There are still a lot of duplicate npm packages happening in projects

Agreed. This is one benefit of yarn. Another is that it is deterministic unlike npm due to its yarn's lockfile.

[lukasmartinelli]

One of the arguments pro --no-cache is that without it, npm install with semver version identifiers in package.json could lead to images that use old cached layers for node.js dependencies.
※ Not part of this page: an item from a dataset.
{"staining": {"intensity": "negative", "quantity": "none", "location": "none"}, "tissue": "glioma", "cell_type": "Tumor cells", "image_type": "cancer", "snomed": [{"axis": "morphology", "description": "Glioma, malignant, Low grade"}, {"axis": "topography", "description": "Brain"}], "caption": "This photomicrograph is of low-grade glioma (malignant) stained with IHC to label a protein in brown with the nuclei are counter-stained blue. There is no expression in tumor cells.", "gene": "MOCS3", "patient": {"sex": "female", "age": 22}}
This could lead to unexpected (and very non-deterministic) mismatches between your local environment and your production environment.
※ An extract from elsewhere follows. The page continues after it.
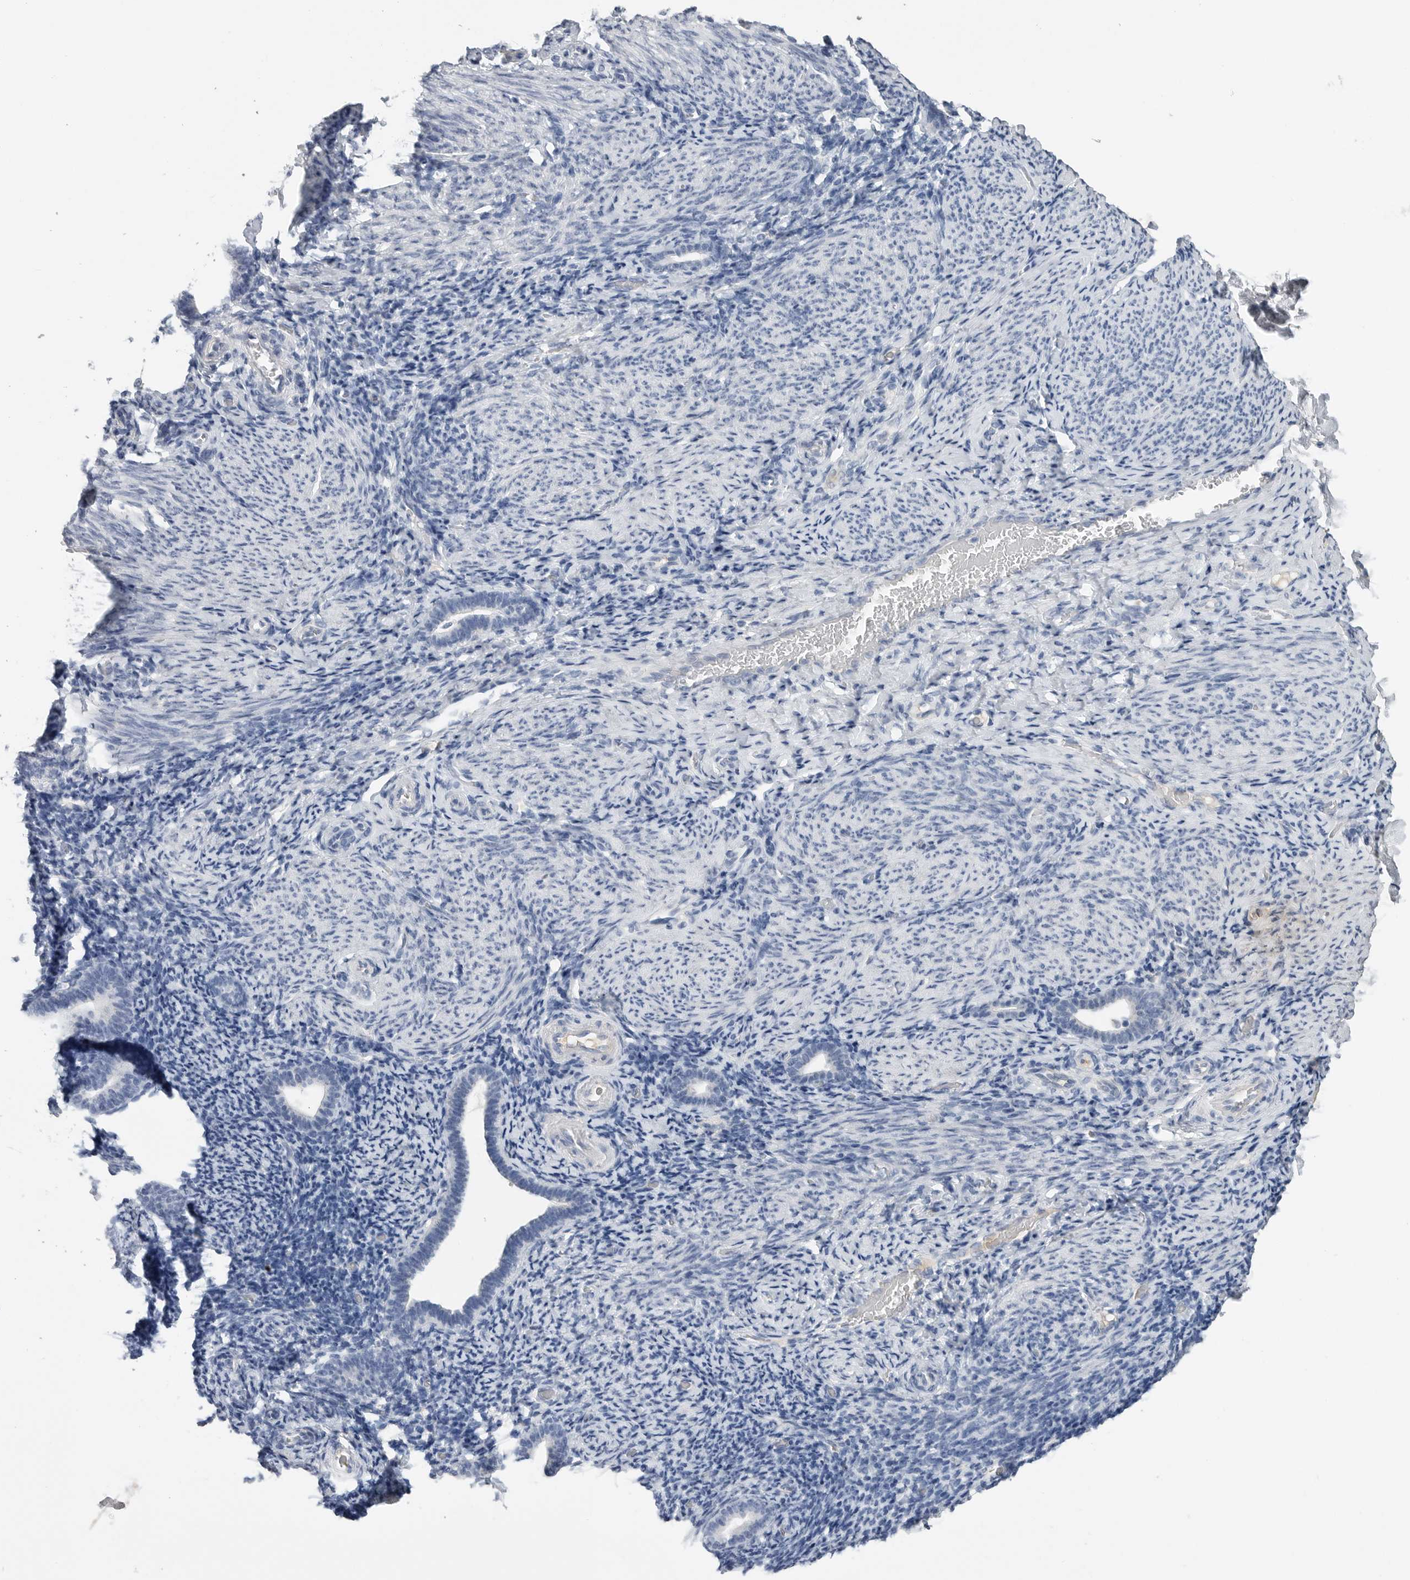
{"staining": {"intensity": "negative", "quantity": "none", "location": "none"}, "tissue": "endometrium", "cell_type": "Cells in endometrial stroma", "image_type": "normal", "snomed": [{"axis": "morphology", "description": "Normal tissue, NOS"}, {"axis": "topography", "description": "Endometrium"}], "caption": "Immunohistochemistry (IHC) histopathology image of normal endometrium: endometrium stained with DAB (3,3'-diaminobenzidine) reveals no significant protein positivity in cells in endometrial stroma.", "gene": "FABP6", "patient": {"sex": "female", "age": 51}}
What about being able to specify whether caching should be enabled or not in a package.json or .ecs-conex file?

A simple way for caching would be to download the image of the previous commit and then run the build without no-cache.

[rclark]

download the image of the previous commit and then run the build without no-cache

I believe we originally did this, and then removed it once we implemented --no-cache. Worth exploring for sure, though you'd want to some way to make sure that downloading time isn't going to be a significant penalty.

[lukasmartinelli]

IMHO it is the responsibility of the image creator that it always yields consistent results - not of the build infrastructure.

The long wait times for a image build slow down iteration time a lot.

I believe we originally did this, and then removed it once we implemented --no-cache. Worth exploring for sure, though you'd want to some way to make sure that downloading time isn't going to be a significant penalty.

In my experience fetching from NPM or apt is usually always slower than downloading the compressed filesystem layer from the internal network (even though AWS provides own mirrors).

[rclark]

I think that the next action here is a PR to download previous images before a build, and then gather some metrics on build durations to confirm that we're seeing a benefit. Once #94 lands, the duration of each build will be captured in CloudWatch automatically (new watchbot feature).

In terms of consistency between builds, I'm comfortable using the existence of a yarn lockfile as a queue that we should download a prior image and build off of it. I agree with the sentiment that images should handle this themselves @lukasmartinelli, but the reality of our npm usage is that we aren't there for most of our builds.

[lukasmartinelli]

🤗 I still really really want faster image builds! Give us caching platform overlords 🤗

[lukasmartinelli]

[rclark]

@lukasmartinelli let me just clone myself real quick. brb.

[lukasmartinelli]

@lukasmartinelli let me just clone myself real quick. brb.

Imagine if we had three clarks!! 🤗 ❤️

[lukasmartinelli]

🤗 🤗 🤗

Bump. I think this will lead to a lot more
developer productivity 🔨 + saved ⏲ => saved 💵 + more dev 😄.

Especially when iterating on CloudFormation templates.
When one edits the CloudFormation files the Docker image shouldn't need to be rebuild.

[emilymcafee]

Per chat, this is not something that is likely to move in the next couple months.